The poem I selected was Still I Rise written by Maya Angelou in the 1970’s. Angelou shares her thoughts and responses on how she feels as a Black woman is seen by society. She encompasses the feelings of not being able to be anything but Black. Society constricts her to those two labels, stripping all humanity from her. She asks her audience questions like “Does my haughtiness offend you?” and “Do you want to see me broken?” pointing out the contradiction in her oppressor’s beliefs.
She states in the poem that she is extremely resilient, not allowing any negativity, especially microaggressions affect her.

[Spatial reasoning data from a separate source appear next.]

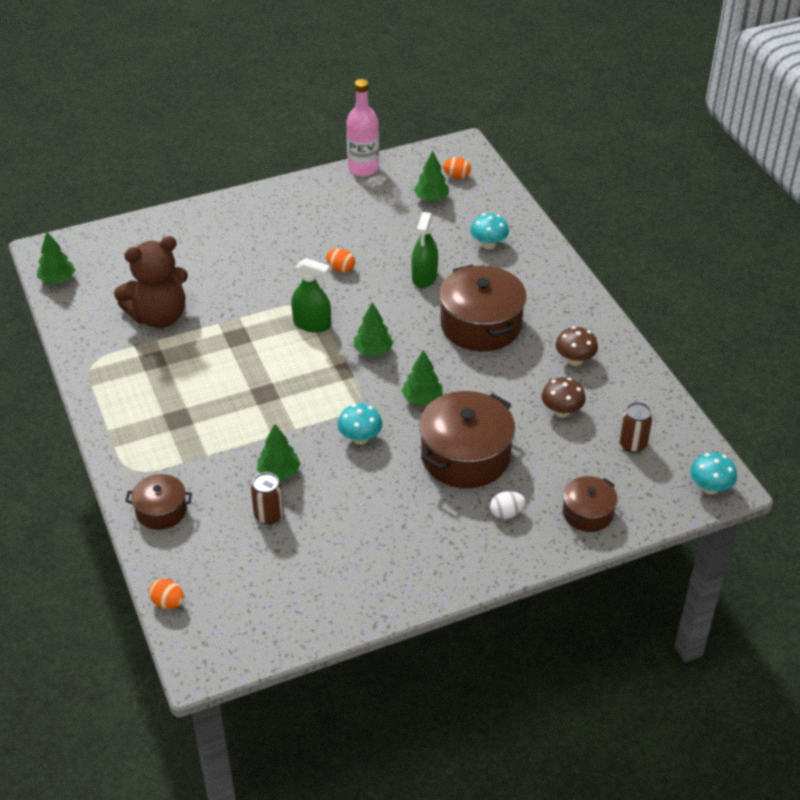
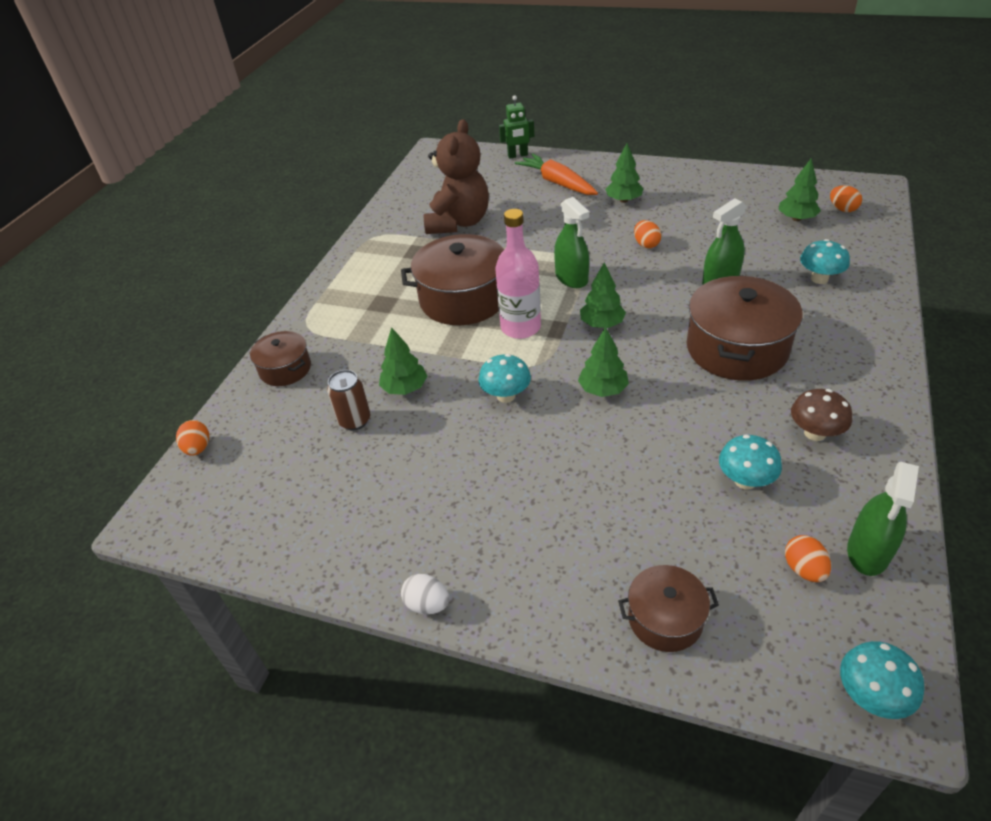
camera: 45 degrees right, 0 degrees up
(57, 280) = (421, 171): green tree -> green tree (623, 200)
(137, 225) = (517, 155): none -> green robot
(159, 316) = (458, 222): brown teddy bear -> brown teddy bear turned 90 degrees counterclockwise
(207, 240) = (557, 183): none -> orange carrot
(363, 168) = (752, 174): pink bottle -> pink bottle (520, 327)
(465, 456) = (588, 469): brown pot -> brown pot (463, 299)
(506, 513) = (569, 557): white egg -> white egg (427, 604)
(561, 411) = (745, 480): brown mushroom -> turquoise mushroom
(632, 444) = (803, 569): brown can -> orange egg
(655, 416) = (868, 552): none -> green spray bottle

I believe this poem qualifies as a piece of “literature of resistance” because it resists the urge to conform to society’s stereotypes and assumptions about the Black woman, where she cannot be delicate but she cannot be wild. It resists the abilities of others to label her and restrict her worth, causing “Black” and “woman” to be just two meaningless words.
I know it is resisting it because not only am I living that experience myself and watching others live it more extensively, I see in her language with powerful phrases like:
“You may shoot me with your words,
You may cut me with your eyes,
You may kill me with your hatefulness,
But still, like air, I’ll rise.” -Maya Angelou
“Does my sassiness upset you?
Why are you beset with gloom?
‘Cause I walk like I’ve got oil wells
Pumping in my living room”.
“Does my sexiness upset you?
Does it come as a surprise
That I dance like I’ve got diamonds
At the meeting of my thighs?”
Angelou cleverly uses those phrases to refers to the robbing of the goods and treasures of her homeland into things she and others have repossessed in different forms throughout the years, like happiness and hope. Angelou is truly inspirational with her successful attempt at resisting the social “norms” and “expectations” of Black women throughout society. She encourages others with her words leaving them with the message that still, they rise.